### Try it
Copy out every line of the data below exactly as it appears, leaving out the pictures.
----
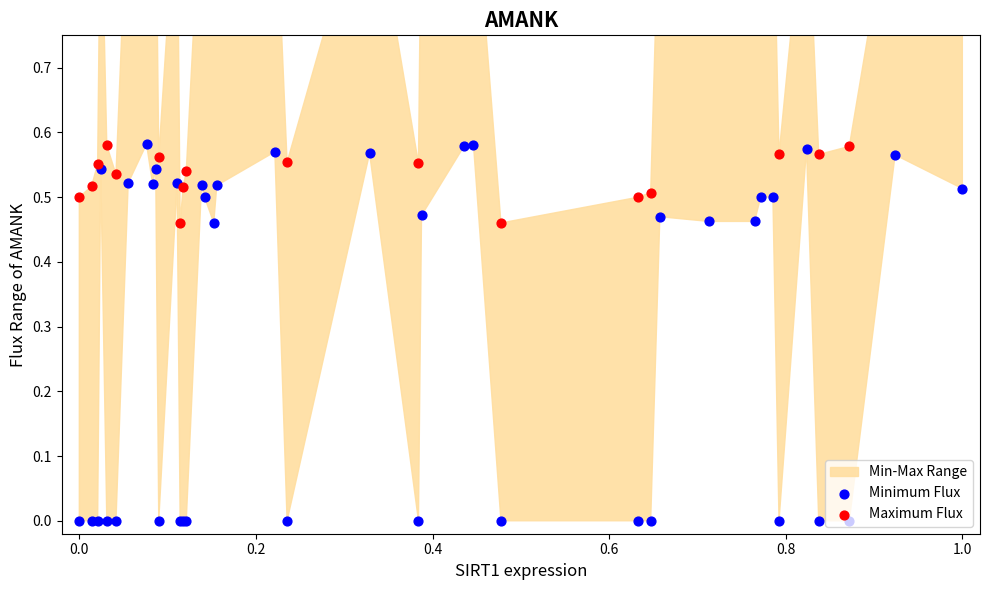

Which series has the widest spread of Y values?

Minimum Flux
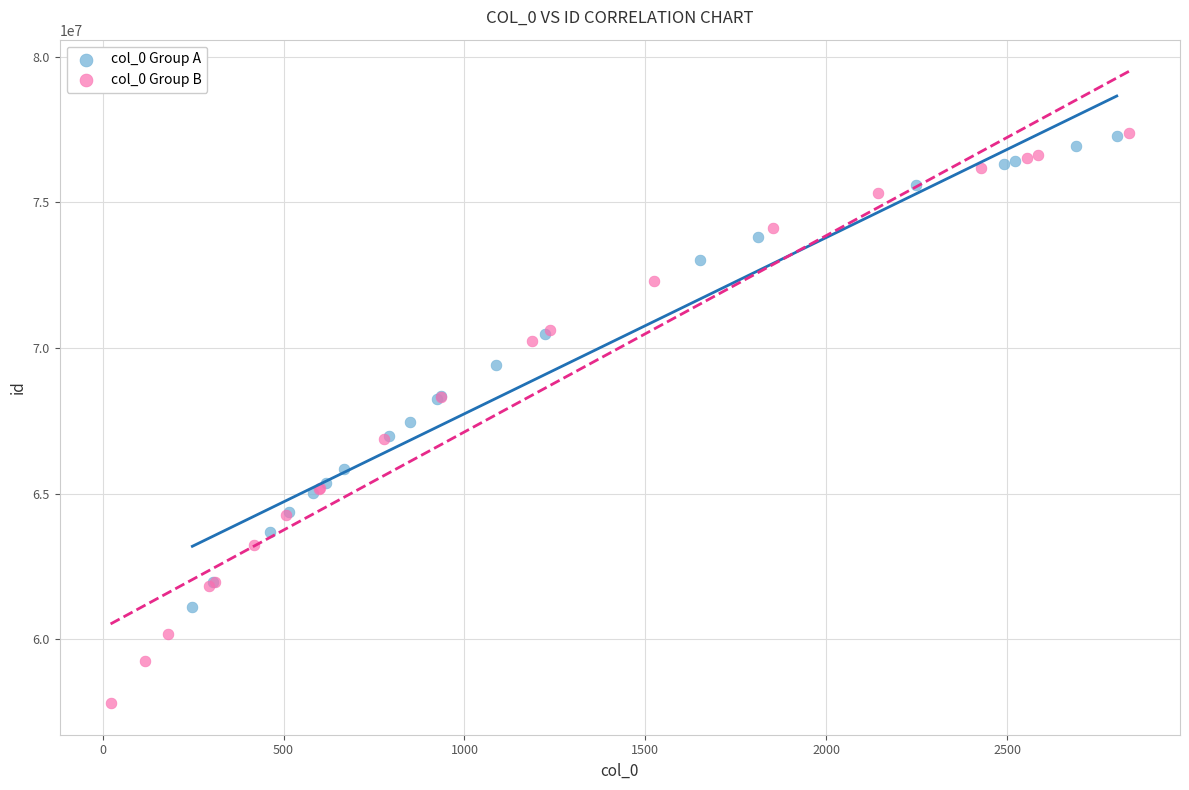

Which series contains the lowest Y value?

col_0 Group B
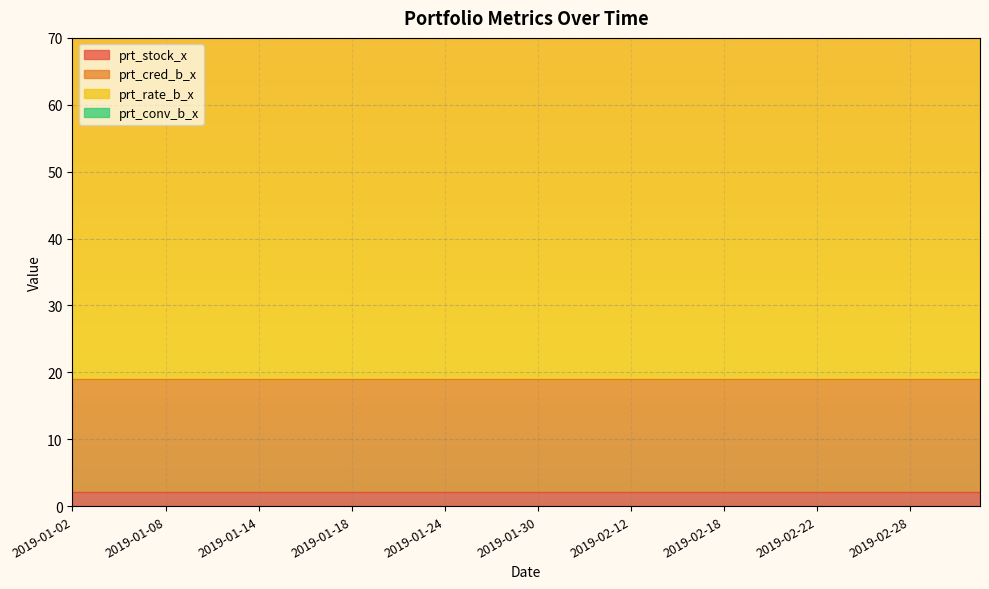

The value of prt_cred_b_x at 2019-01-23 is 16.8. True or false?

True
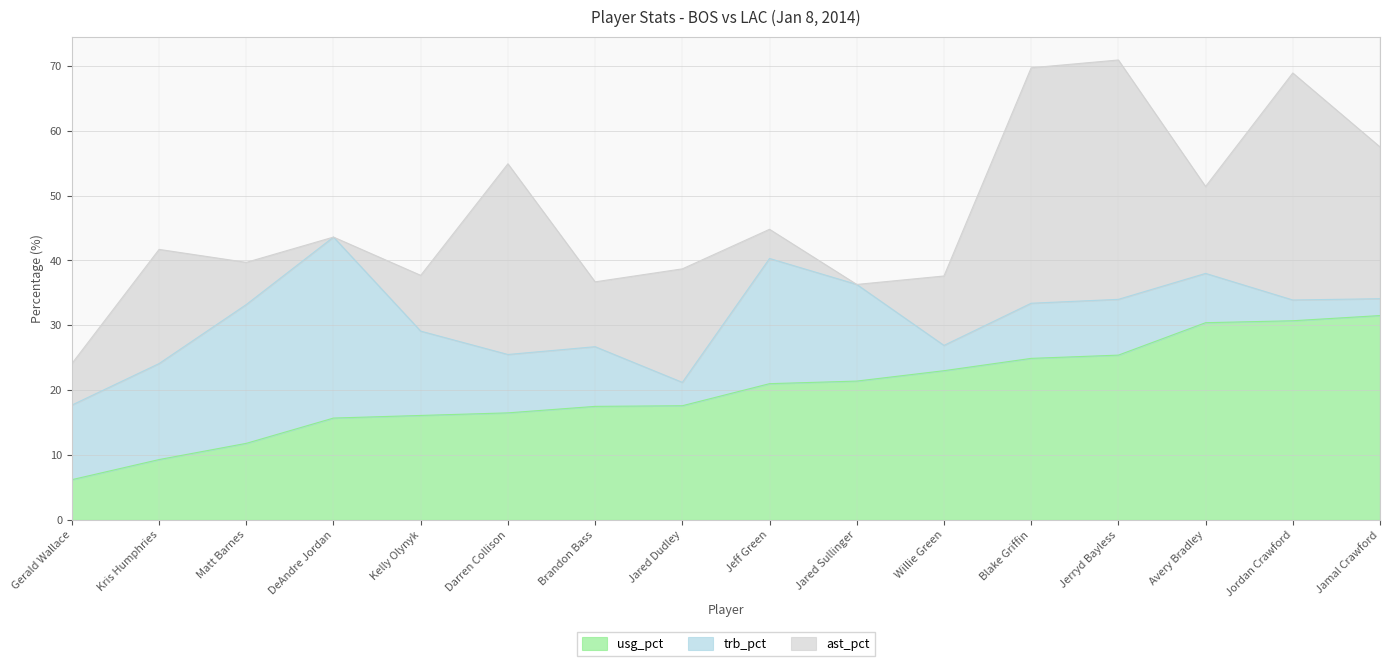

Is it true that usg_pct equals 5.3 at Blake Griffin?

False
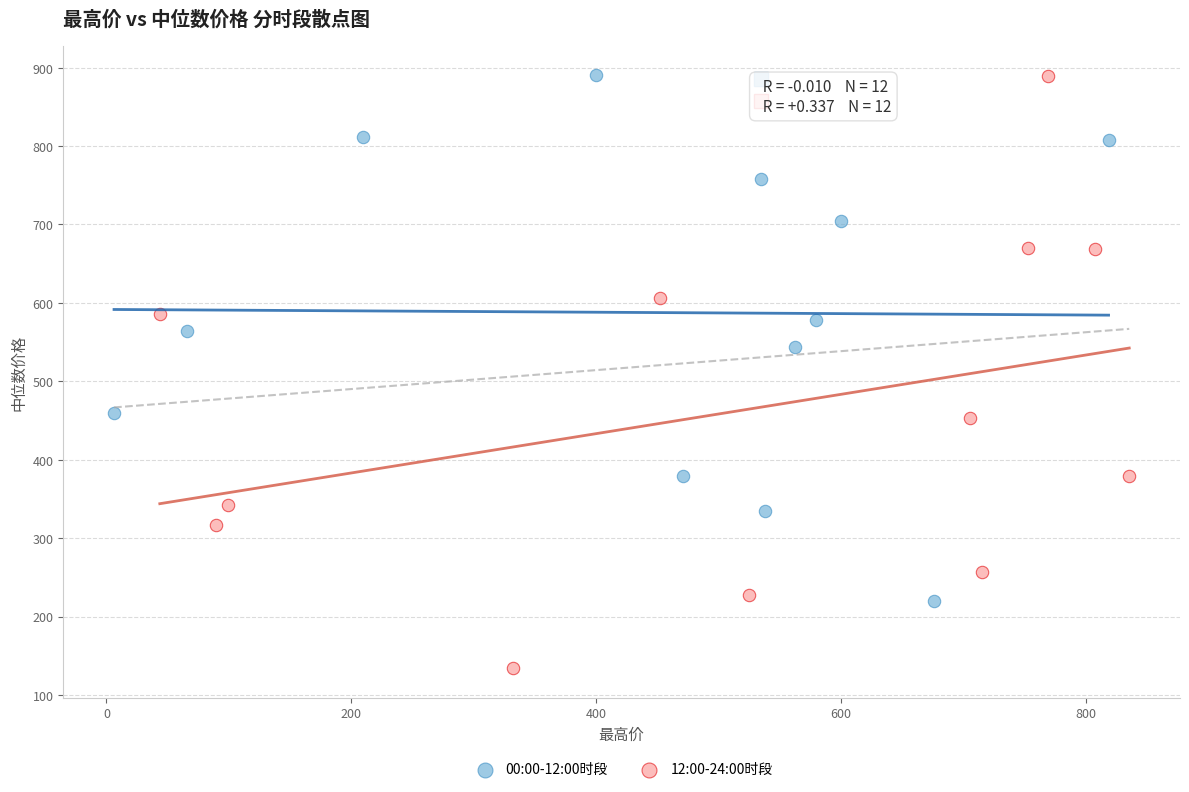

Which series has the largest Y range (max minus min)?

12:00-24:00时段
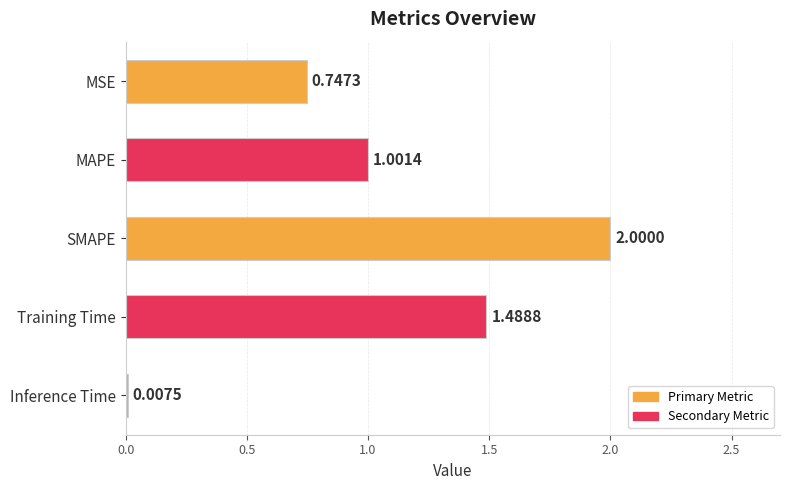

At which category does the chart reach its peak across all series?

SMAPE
----
### Response area
Which series has the widest spread of Y values?

Minimum Flux

Which series contains the lowest Y value?

col_0 Group B

The value of prt_cred_b_x at 2019-01-23 is 16.8. True or false?

True

Is it true that usg_pct equals 5.3 at Blake Griffin?

False

Which series has the largest Y range (max minus min)?

12:00-24:00时段

At which category does the chart reach its peak across all series?

SMAPE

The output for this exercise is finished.